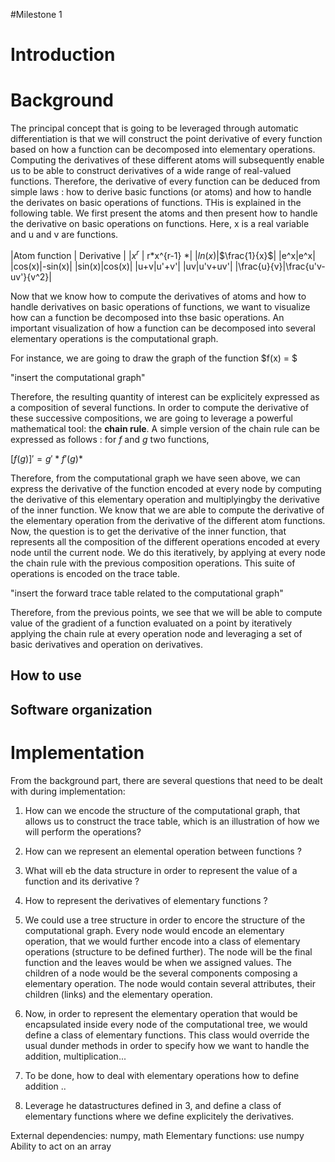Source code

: 

#Milestone 1

# Introduction

# Background


The principal concept that is going to be leveraged through automatic differentiation is that we will construct the point derivative of every function based on how a function can be decomposed into elementary operations. Computing the derivatives of these different atoms will subsequently enable us to be able to construct derivatives of a wide range of real-valued functions. Therefore, the derivative of every function can be deduced from simple laws : how to derive basic functions (or atoms) and how to handle the derivates on basic operations of functions. THis is explained in the following table. We first present the atoms and then present how to handle the derivative on basic operations on functions. Here, x is a real variable and u and v are functions. 

|Atom function   |   Derivative |
|$x^r$           | r*x^{r-1}    *|
|$ln(x)$|$\frac{1}{x}$|
|e^x|e^x|
|cos(x)|-sin(x)|
|sin(x)|cos(x)|
|u+v|u'+v'|
|uv|u'v+uv'|
|\frac{u}{v}|\frac{u'v-uv'}{v^2}|


Now that we know how to compute the derivatives of atoms and how to handle derivatives on basic operations of functions, we want to visualize how can a function be decomposed into thse basic operations.
An important visualization of how a function can be decomposed into several elementary operations is the computational graph. 

For instance, we are going to draw the graph of the function $f(x) = $ 

"insert the computational graph"

Therefore, the resulting quantity of interest can be explicitely expressed as a composition of several functions. In order to compute the derivative of these successive compositions, we are going to leverage a powerful mathematical tool: the **chain rule**.
A simple version of the chain rule can be expressed as follows : for $f$ and $g$ two functions, 

$[f(g)]' = g'*f'(g)$*

Therefore, from the computational graph we have seen above, we can express the derivative of the function encoded at every node by computing the derivative of this elementary operation and multiplyingby the derivative of the inner function. We know that we are able to compute the derivative of the elementary operation from the derivative of the different atom functions. 
Now, the question is to get the derivative of the inner function, that represents all the composition of the different operations encoded at every node until the current node. We do this iteratively, by applying at every node the chain rule with the previous composition operations. 
This suite of operations is encoded on the trace table. 


"insert the forward trace table related to the computational graph"




Therefore, from the previous points, we see that we will be able to compute value of the gradient of a function evaluated on a point by iteratively applying the chain rule at every operation node and leveraging a set of basic derivatives and operation on derivatives.

## How to use


## Software organization

# Implementation

From the background part, there are several questions that need to be dealt with during implementation:

1. How can we encode the structure of the computational graph, that allows us to construct the trace table, which is an illustration of how we will perform the operations?
2. How can we represent an elemental operation between functions ? 
3. What will eb the data structure in order to represent the value of a function and its derivative ? 
4. How to represent the derivatives of elementary functions ? 



1. We could use a tree structure in order to encore the structure of the computational graph. Every node would encode an elementary operation, that we would further encode into a class of elementary operations (structure to be defined further). The node will be the final function and the leaves would be when we assigned values. The children of a node would be the several components composing a elementary operation. The node would contain several attributes, their children (links) and the elementary operation.
2. Now, in order to represent the elementary operation that would be encapsulated inside every node of the computational tree, we would define a class of elementary functions. This class would override the usual dunder methods in order to specify how we want to handle the addition, multiplication...
3. To be done, how to deal with elementary operations how to define addition ..
4. Leverage he datastructures defined in 3, and define a class of elementary functions where we define explicitely the derivatives.


External dependencies: numpy, math
Elementary functions: use numpy
Ability to act on an array

 


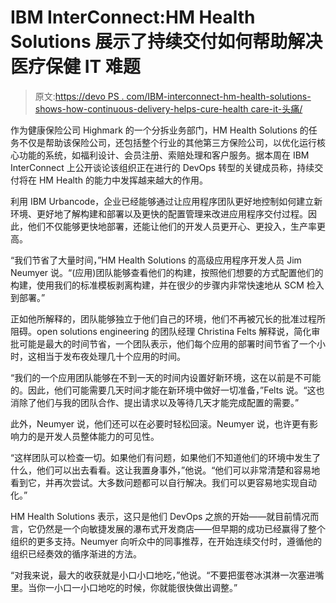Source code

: # IBM InterConnect:HM Health Solutions 展示了持续交付如何帮助解决医疗保健 IT 难题

> 原文:[https://devo PS . com/IBM-interconnect-hm-health-solutions-shows-how-continuous-delivery-helps-cure-health care-it-头痛/](https://devops.com/ibm-interconnect-hm-health-solutions-shows-how-continuous-delivery-helps-cure-healthcare-it-headaches/)

作为健康保险公司 Highmark 的一个分拆业务部门，HM Health Solutions 的任务不仅是帮助该保险公司，还包括整个行业的其他第三方保险公司，以优化运行核心功能的系统，如福利设计、会员注册、索赔处理和客户服务。据本周在 IBM InterConnect 上公开谈论该组织正在进行的 DevOps 转型的关键成员称，持续交付将在 HM Health 的能力中发挥越来越大的作用。

利用 IBM Urbancode，企业已经能够通过让应用程序团队更好地控制如何建立新环境、更好地了解构建和部署以及更快的配置管理来改进应用程序交付过程。因此，他们不仅能够更快地部署，还能让他们的开发人员更开心、更投入，生产率更高。

“我们节省了大量时间，”HM Health Solutions 的高级应用程序开发人员 Jim Neumyer 说。“(应用)团队能够查看他们的构建，按照他们想要的方式配置他们的构建，使用我们的标准模板剥离构建，并在很少的步骤内非常快速地从 SCM 检入到部署。”

正如他所解释的，团队能够独立于他们自己的环境，他们不再被冗长的批准过程所阻碍。open solutions engineering 的团队经理 Christina Felts 解释说，简化审批可能是最大的时间节省，一个团队表示，他们每个应用的部署时间节省了一个小时，这相当于发布夜处理几十个应用的时间。

“我们的一个应用团队能够在不到一天的时间内设置好新环境，这在以前是不可能的。因此，他们可能需要几天时间才能在新环境中做好一切准备，”Felts 说。“这也消除了他们与我的团队合作、提出请求以及等待几天才能完成配置的需要。”

此外，Neumyer 说，他们还可以在必要时轻松回滚。Neumyer 说，也许更有影响力的是开发人员整体能力的可见性。

“这样团队可以检查一切。如果他们有问题，如果他们不知道他们的环境中发生了什么，他们可以出去看看。这让我置身事外，”他说。“他们可以非常清楚和容易地看到它，并再次尝试。大多数问题都可以自行解决。我们可以更容易地实现自动化。”

HM Health Solutions 表示，这只是他们 DevOps 之旅的开始——就目前情况而言，它仍然是一个向敏捷发展的瀑布式开发商店——但早期的成功已经赢得了整个组织的更多支持。Neumyer 向听众中的同事推荐，在开始连续交付时，遵循他的组织已经奏效的循序渐进的方法。

“对我来说，最大的收获就是小口小口地吃，”他说。“不要把蛋卷冰淇淋一次塞进嘴里。当你一小口一小口地吃的时候，你就能很快做出调整。”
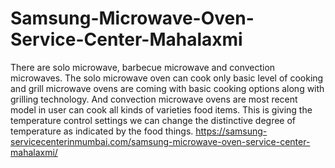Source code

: # Samsung-Microwave-Oven-Service-Center-Mahalaxmi
There are solo microwave, barbecue microwave and convection microwaves. The solo microwave oven can cook only basic level of cooking and grill microwave ovens are coming with basic cooking options along with grilling technology. And convection microwave ovens are most recent model in user can cook all kinds of varieties food items. This is giving the temperature control settings we can change the distinctive degree of temperature as indicated by the food things. https://samsung-servicecenterinmumbai.com/samsung-microwave-oven-service-center-mahalaxmi/
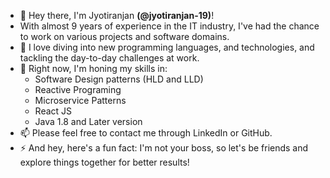 - 👋 Hey there, I'm Jyotiranjan **(@jyotiranjan-19)**!
- With almost 9 years of experience in the IT industry, I've had the chance to work on various projects and software domains.
- 👀 I love diving into new programming languages, and technologies, and tackling the day-to-day challenges at work.
- 🌱 Right now, I'm honing my skills in:
    - Software Design patterns (HLD and LLD)
    - Reactive Programing
    - Microservice Patterns
    - React JS
    - Java 1.8 and Later version
- 📫 Please feel free to contact me through LinkedIn or GitHub.
- ⚡ And hey, here's a fun fact: I'm not your boss, so let's be friends and explore things together for better results!

<!---
jyotiranjan-19/jyotiranjan-19 is a ✨ special ✨ repository because its `README.md` (this file) appears on your GitHub profile.
You can click the Preview link to take a look at your changes.
--->
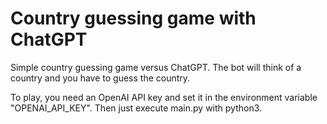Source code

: # Country guessing game with ChatGPT

Simple country guessing game versus ChatGPT. The bot will think of a country and you have to guess the country.

To play, you need an OpenAI API key and set it in the environment variable "OPENAI_API_KEY". Then just execute main.py with python3. 
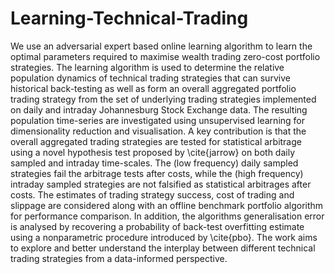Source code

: # Learning-Technical-Trading
We use an adversarial expert based online learning algorithm to learn the optimal parameters required to maximise wealth trading zero-cost portfolio strategies. The learning algorithm is used to determine the relative population dynamics of technical trading strategies that can survive historical back-testing as well as form an overall aggregated portfolio trading strategy from the set of underlying trading strategies implemented on daily and intraday Johannesburg Stock Exchange data. The resulting population time-series are investigated using unsupervised learning for dimensionality reduction and visualisation. A key contribution is that the overall aggregated trading strategies are tested for statistical arbitrage using a novel hypothesis test proposed by \cite{jarrow} on both daily sampled and intraday time-scales. The (low frequency) daily sampled strategies fail the arbitrage tests after costs, while the (high frequency) intraday sampled strategies are not falsified as statistical arbitrages after costs. The estimates of trading strategy success, cost of trading and slippage are considered along with an offline benchmark portfolio algorithm for performance comparison. In addition, the algorithms generalisation error is analysed by recovering a probability of back-test overfitting estimate using a nonparametric procedure introduced by \cite{pbo}. The work aims to explore and better understand the interplay between different technical trading strategies from a data-informed perspective.
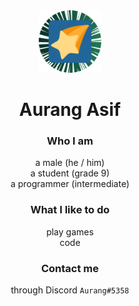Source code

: <div align="center">
  <img src="img/pfp-circle.png" alt="Profile Picture" width="100" />

  # Aurang Asif
  
  ### Who I am
  a male (he / him)\
  a student (grade 9)\
  a programmer (intermediate)

  ### What I like to do
  play games\
  code

  ### Contact me
  through Discord `Aurang#5358`
</div>
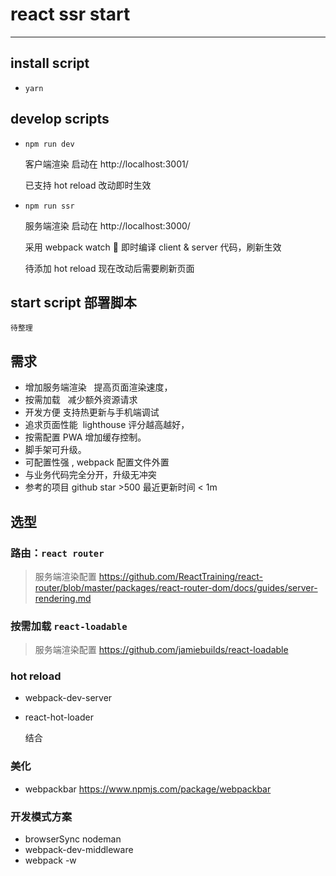 # react ssr start

---

## install script

- `yarn`

## develop scripts

- `npm run dev`

  客户端渲染 启动在 http://localhost:3001/

  已支持 hot reload 改动即时生效

- `npm run ssr`

  服务端渲染 启动在 http://localhost:3000/

  采用 webpack watch  即时编译 client & server 代码，刷新生效

  待添加 hot reload 现在改动后需要刷新页面

## start script 部署脚本

    待整理

## 需求

- 增加服务端渲染   提高页面渲染速度，
- 按需加载   减少额外资源请求
- 开发方便 支持热更新与手机端调试
- 追求页面性能  lighthouse 评分越高越好，
- 按需配置 PWA 增加缓存控制。
- 脚手架可升级。
- 可配置性强 , webpack 配置文件外置
- 与业务代码完全分开，升级无冲突
- 参考的项目 github star >500 最近更新时间 < 1m

## 选型

### 路由：`react router`

> 服务端渲染配置 https://github.com/ReactTraining/react-router/blob/master/packages/react-router-dom/docs/guides/server-rendering.md

### 按需加载 `react-loadable`

> 服务端渲染配置 https://github.com/jamiebuilds/react-loadable

### hot reload

- webpack-dev-server
- react-hot-loader

  结合

### 美化

- webpackbar https://www.npmjs.com/package/webpackbar

### 开发模式方案

- browserSync nodeman
- webpack-dev-middleware
- webpack -w
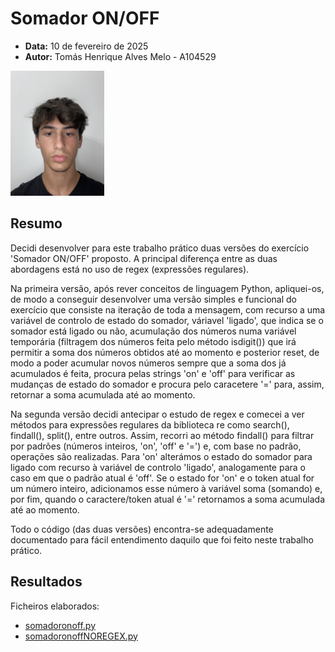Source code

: <!-- 

O manifesto deverá ter a seguinte estrutura: título, data, autor (nome, número e foto), resumo (lista de parágrafos descrevendo sucintamente em que consistiu o trabalho), lista de resultados (lista com apontadores para os ficheiros resultantes);

-->


# Somador ON/OFF
- **Data:** 10 de fevereiro de 2025
- **Autor:** Tomás Henrique Alves Melo - A104529 

<img src="../assets/perfil.jpg" alt="A104529 - Tomás Melo" width="150">


## Resumo

Decidi desenvolver para este trabalho prático duas versões do exercício 'Somador ON/OFF' proposto. A principal diferença entre as duas abordagens está no uso de regex (expressões regulares). 

Na primeira versão, após rever conceitos de linguagem Python, apliquei-os, de modo a conseguir desenvolver uma versão simples e funcional do exercício que consiste na iteração de toda a mensagem, com recurso a uma variável de controlo de estado do somador, váriavel 'ligado', que indica se o somador está ligado ou não, acumulação dos números numa variável temporária (filtragem dos números feita pelo método isdigit()) que irá permitir a soma dos números obtidos até ao momento e posterior reset, de modo a poder acumular novos números sempre que a soma dos já acumulados é feita, procura pelas strings 'on' e 'off' para verificar as mudanças de estado do somador e procura pelo caracetere '=' para, assim, retornar a soma acumulada até ao momento. 

Na segunda versão decidi antecipar o estudo de regex e comecei a ver métodos para expressões regulares da biblioteca re como search(), findall(), split(), entre outros. Assim, recorri ao método findall() para filtrar por padrões (números inteiros, 'on', 'off' e '=') e, com base no padrão, operações são realizadas. Para 'on' alterámos o estado do somador para ligado com recurso à variável de controlo 'ligado', analogamente para o caso em que o padrão atual é 'off'. Se o estado for 'on' e o token atual for um número inteiro, adicionamos esse número à variável soma (somando) e, por fim, quando o caractere/token atual é '=' retornamos a soma acumulada até ao momento. 

Todo o código (das duas versões) encontra-se adequadamente documentado para fácil entendimento daquilo que foi feito neste trabalho prático. 


## Resultados
Ficheiros elaborados:

- [somadoronoff.py](./somadoronoff.py)
- [somadoronoffNOREGEX.py](./somadoronoffNOREGEX.py)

+ + +

Transcribe the data from its start through the line containing "# Background", including both ends, and leave the pictures out of your answer.

Source code

: 

#Milestone 1

# Introduction

# Background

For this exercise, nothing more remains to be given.